[Text]
Hagmena.-The word "Hagmena" is by some supposed of an antiquity prior to the introduction of the Christian Faith. On the Norman Hoquinanno Douce observes: "This comes nearer to our word, which was probably imported with the Normans. It was also by the French called Haguillennes and Haguimento, and I have likewise found it corrupted into Haguirenleux," (and he refers to Carpentier, Menage, and other authorities). He says also: "I am further informed that the words used

upon this occasion are Hagmena, Hagmena, gives us cakes and cheese, and let us go away.' Cheese and oaten-cakes, which are called farls, are distributed on this occasion among the cryers." Subjoined is all that appears to have survived of the Yorkshire Hagmena Song:

"To-night it is the New Year's night, to-morrow is the day,

And we are come for our right and for
our ray,

As we used to do in old King Henry's
Day:

Sing fellows, sing, hag-man, ha!

[Material]
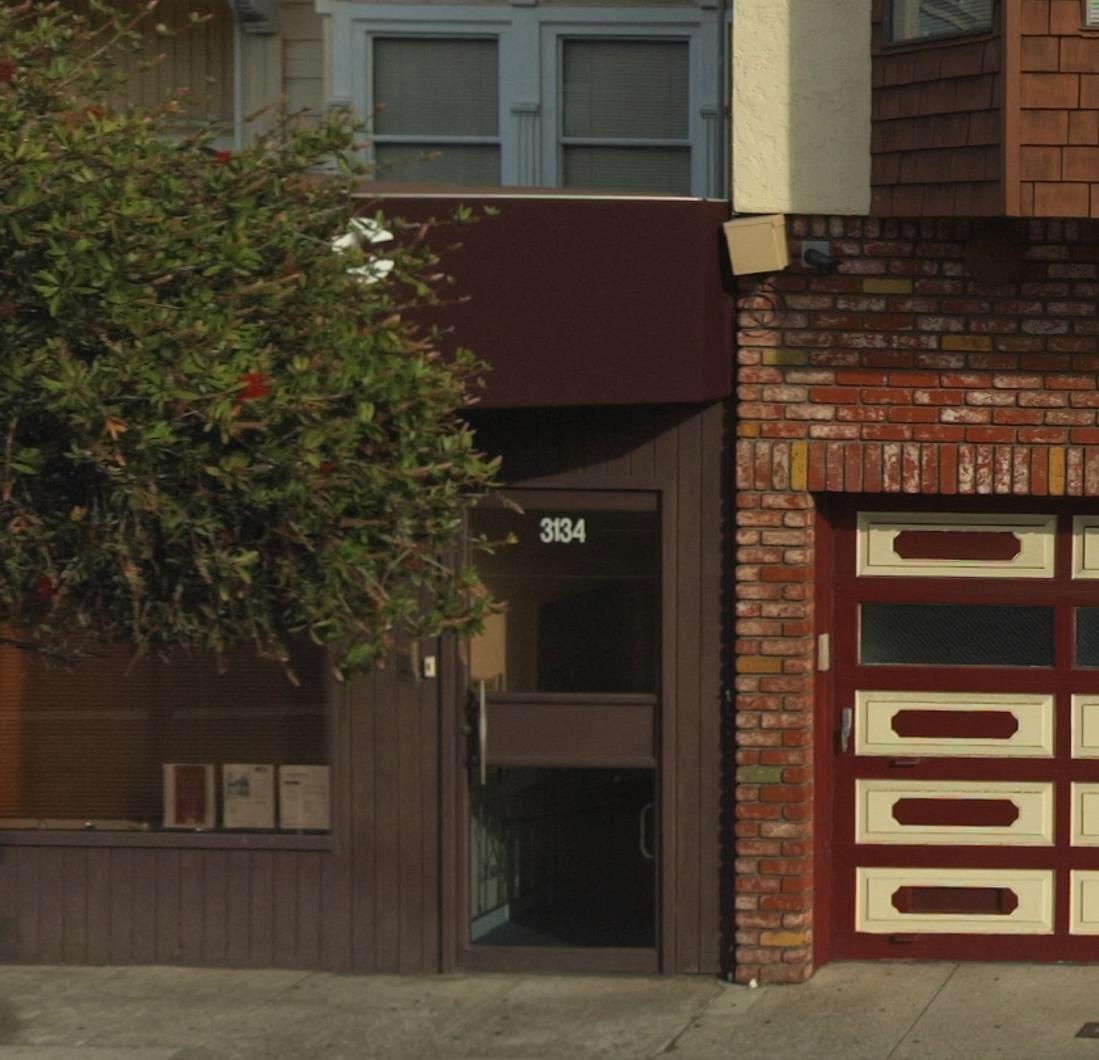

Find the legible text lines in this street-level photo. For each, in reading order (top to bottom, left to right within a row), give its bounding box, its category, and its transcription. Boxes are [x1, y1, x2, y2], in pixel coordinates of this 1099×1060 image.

[537, 514, 589, 546] StreetNumber: 3134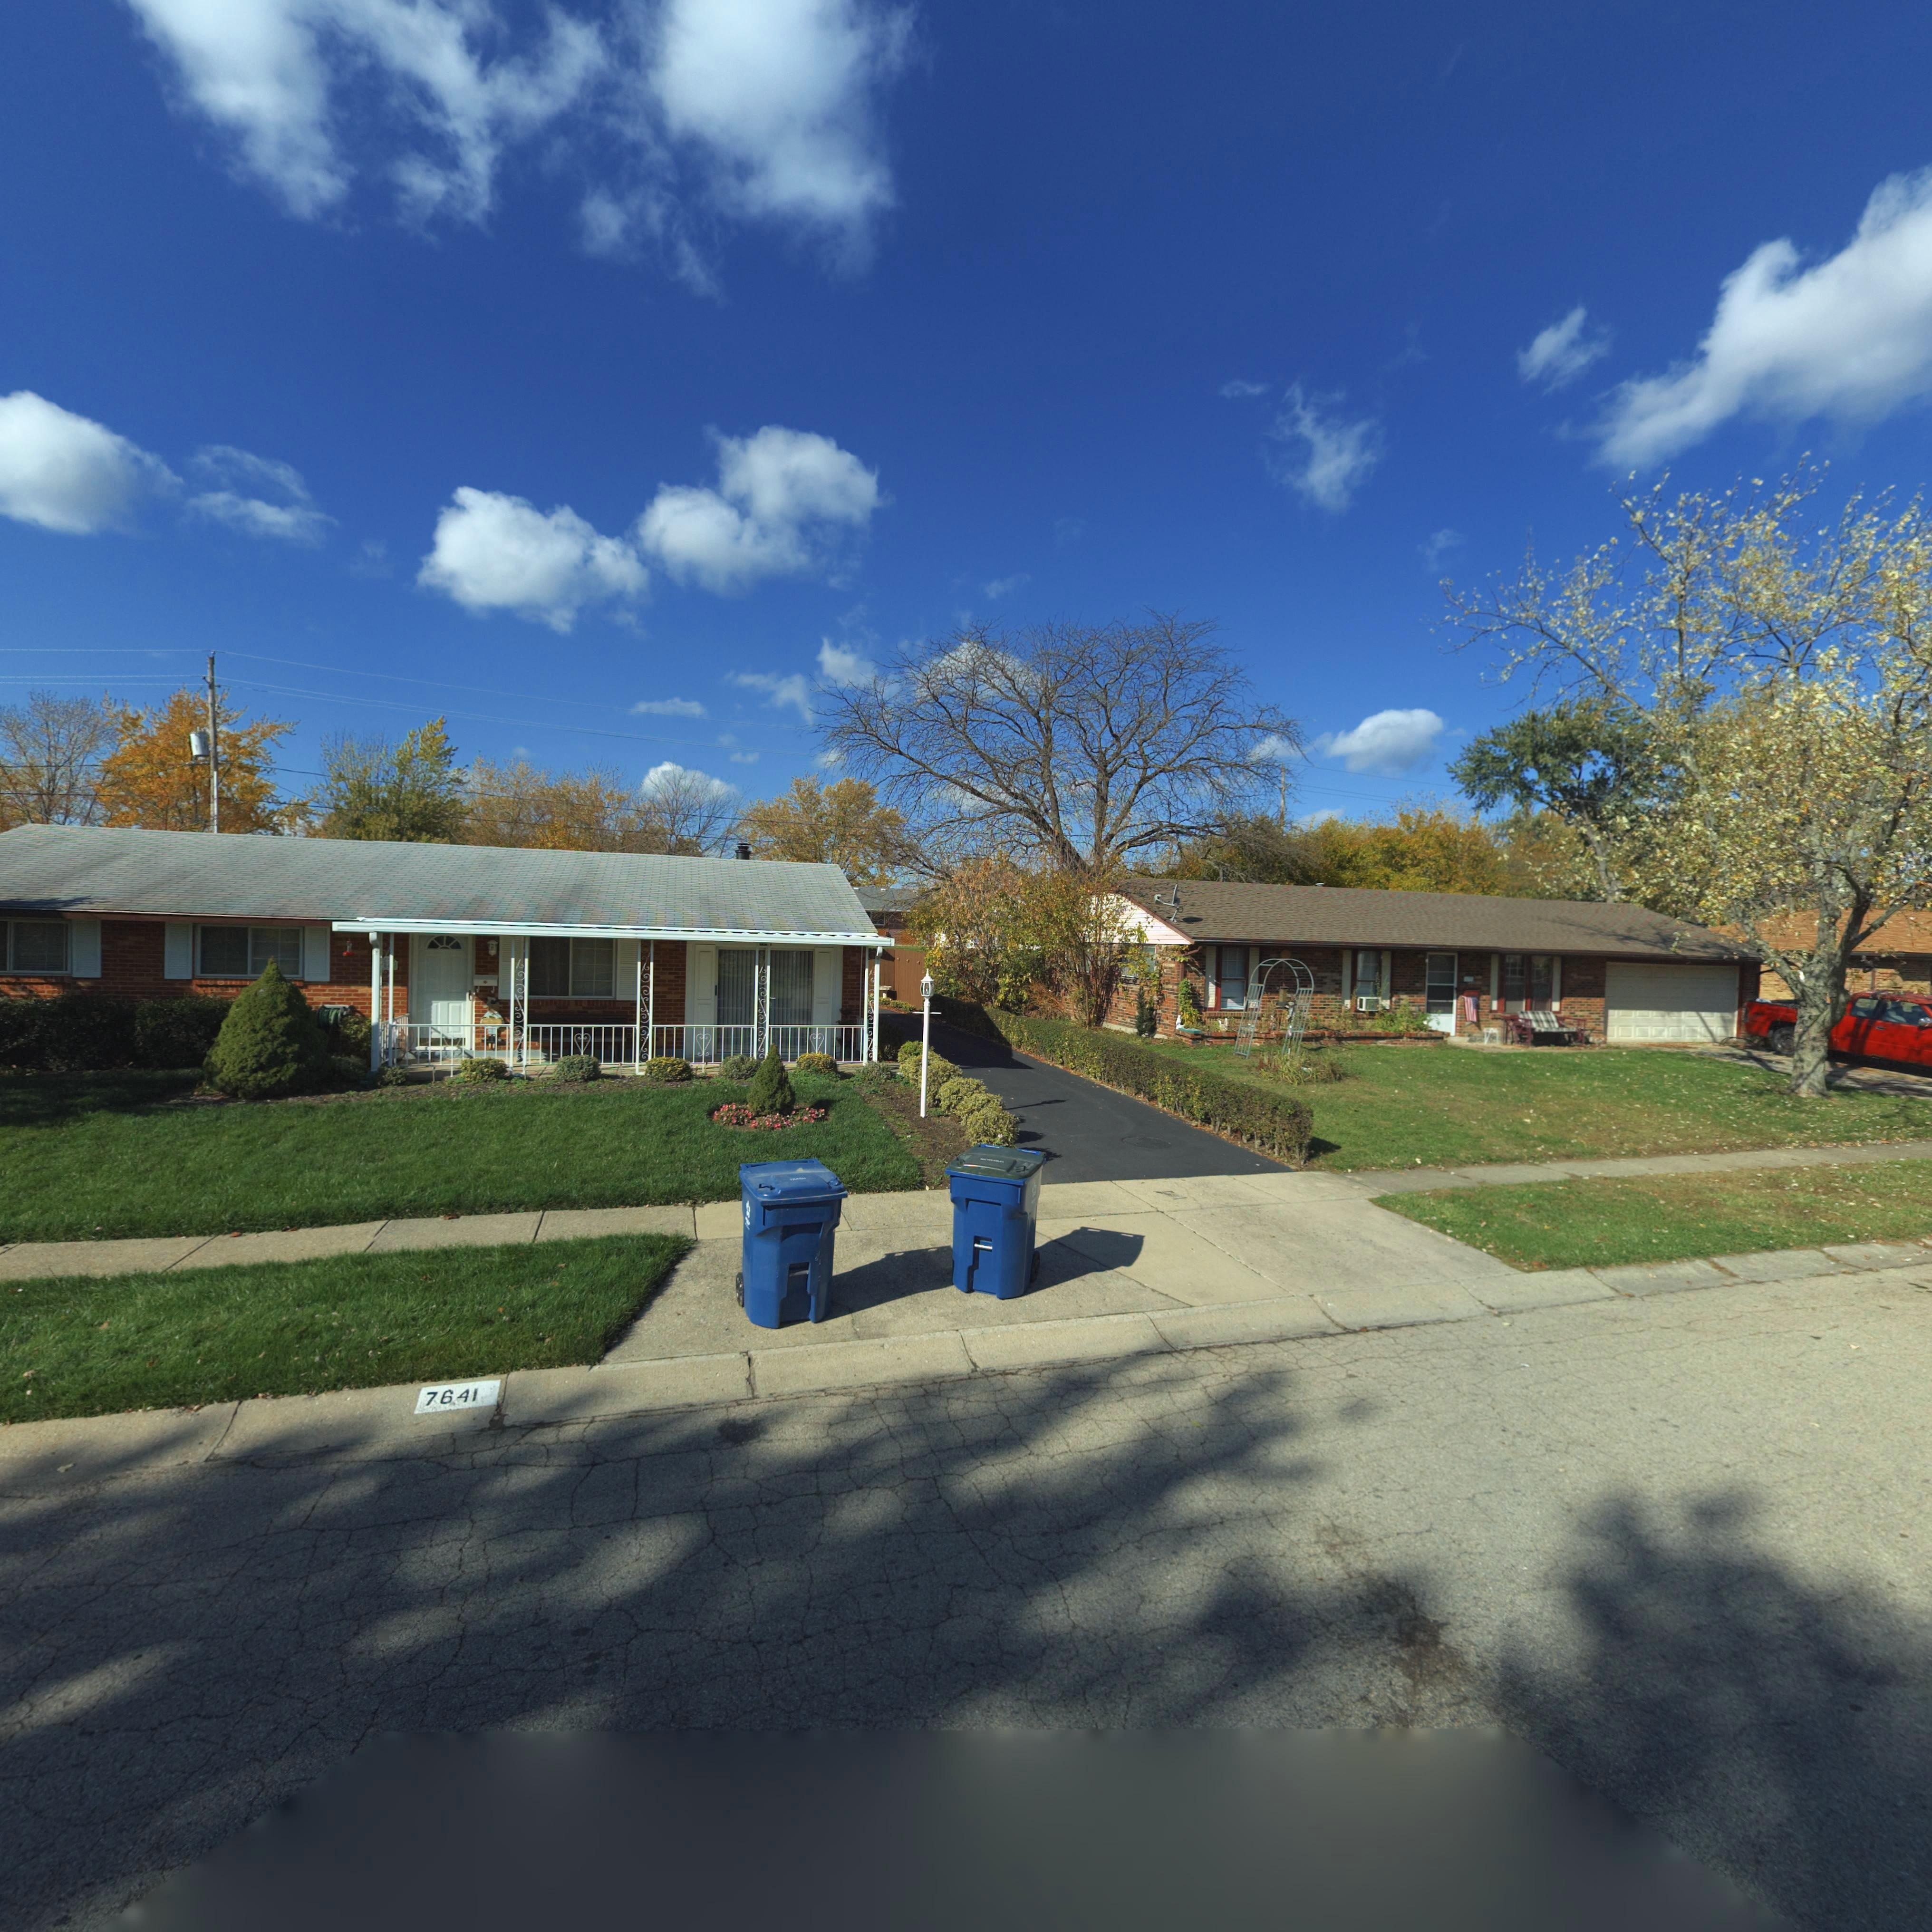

[Do this] Copy the part of the Hagmena text that begins at the words "upon this occasion" and ends after "sing, hag-man, ha!".

[Result for this task]
upon this occasion are Hagmena, Hagmena, gives us cakes and cheese, and let us go away.' Cheese and oaten-cakes, which are called farls, are distributed on this occasion among the cryers." Subjoined is all that appears to have survived of the Yorkshire Hagmena Song:

"To-night it is the New Year's night, to-morrow is the day,

And we are come for our right and for
our ray,

As we used to do in old King Henry's
Day:

Sing fellows, sing, hag-man, ha!